Installation view of Gettysburg Comparison in the exhibition Conflict and Consequences at Beloit College

On weekends all across America men and women die for their country, as a hobby.  There are currently over 50,000 registered Civil War reenactors in America.  They romanticize the most horrifying war in American history; a war that brutally divided our country and claimed over 600,000 American lives. The history presented at reenactment events focuses on state rights, battle plans, uniforms, and weaponry. There is very little discussion of slavery at Civil War reenactments and very few African-American reenactors. The reenactors regard themselves as Living History Educators, but what version of history are they teaching?

The photographic documents from the Civil War have been proven false, seen by historians as reenactments themselves. Bodies were moved and shots were set up. At reenactments I watch men and women recreate these famous scenes from our history books and present them as culminating points in the theater of war. In my photographs I am documenting a reenactment of a reenactment which serves as an historical document.  Timothy O'Sullivan and Alexander Gardner, often working for the Matthew Brady Studio, created iconic images that have become symbols for the cause, fusing together the cause and the event in our collective history.  The images from Gardner's Photographic Sketch Book of the War are reproduced in every American History textbook. The title of my project, American Anthem, is also the title of the most widely used high school level American History textbook in America today.  The reenactor has learned how to die and bloat from these images and they recreate the false document again and again, romanticizing the role of the hero soldier and validating their version of history. This keeps the mythic war alive and creates a culture that romanticizes the revisioned history of long dead world.

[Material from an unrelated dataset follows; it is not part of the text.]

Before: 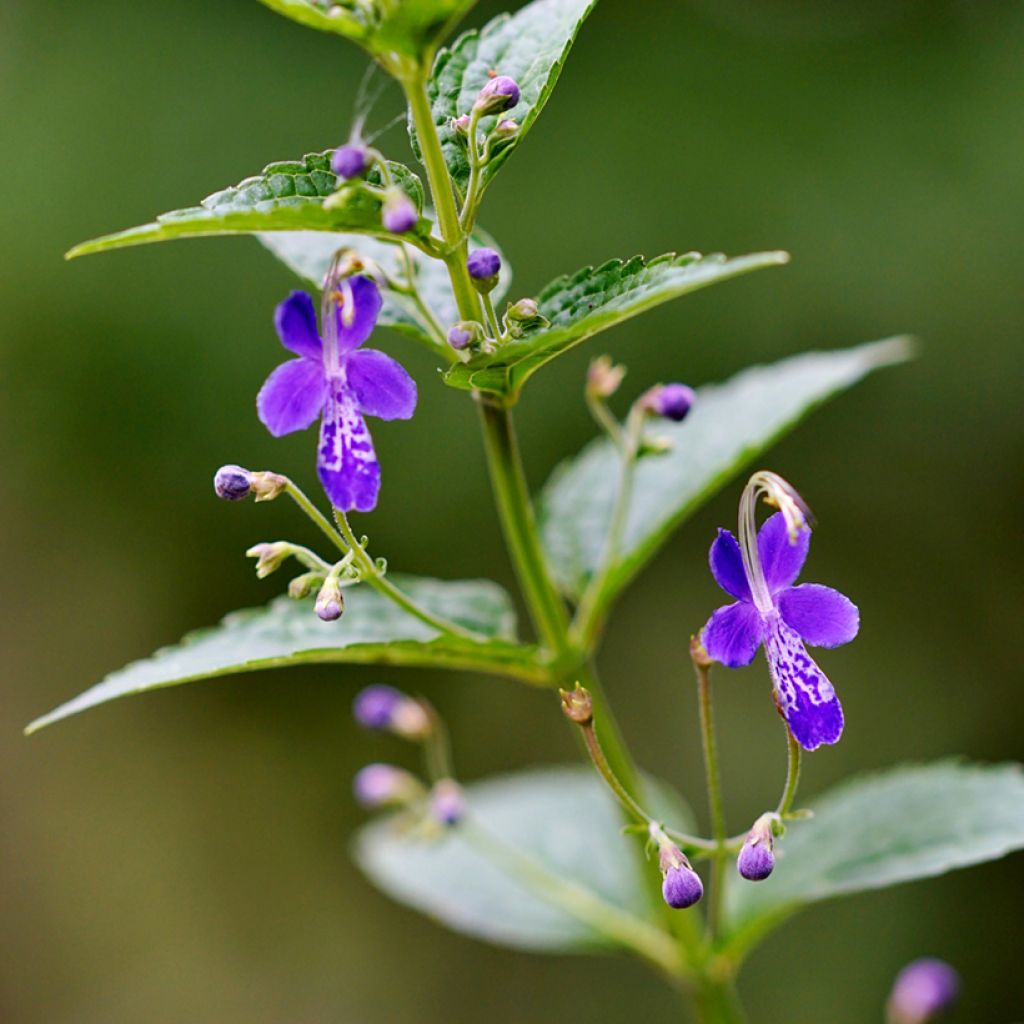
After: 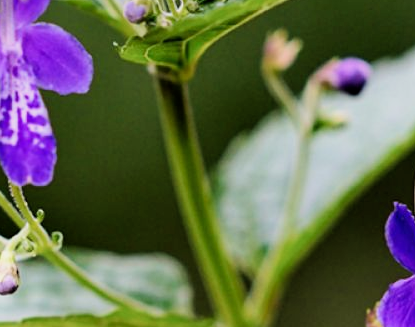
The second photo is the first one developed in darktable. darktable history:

I am a southerner and my ancestors fought in the Civil War. I grew up hearing the stories of silver being buried under trees and aunties taking in prisoners of war.  I was taught the history and the revised histories of almost every aspect. It is still an open wound for the defeated south.  In Georgia last year for the 150th anniversary of the Battle of Griswoldville, members of the Sons of the Confederacy wore “Occupied Georgia” patches on their jackets. For the duration of the 150th Sesquicentennial of the Civil War (2011-2015) I traveled to all of the major events and battlefields, documenting the reenactments and the roles of the participants.  My images compare the original documents with the reenactments, exploring the rich history of idealized, revisionist histories in art.  They look at the slippage that reflects an America that is again changing, on the threshold of globalization.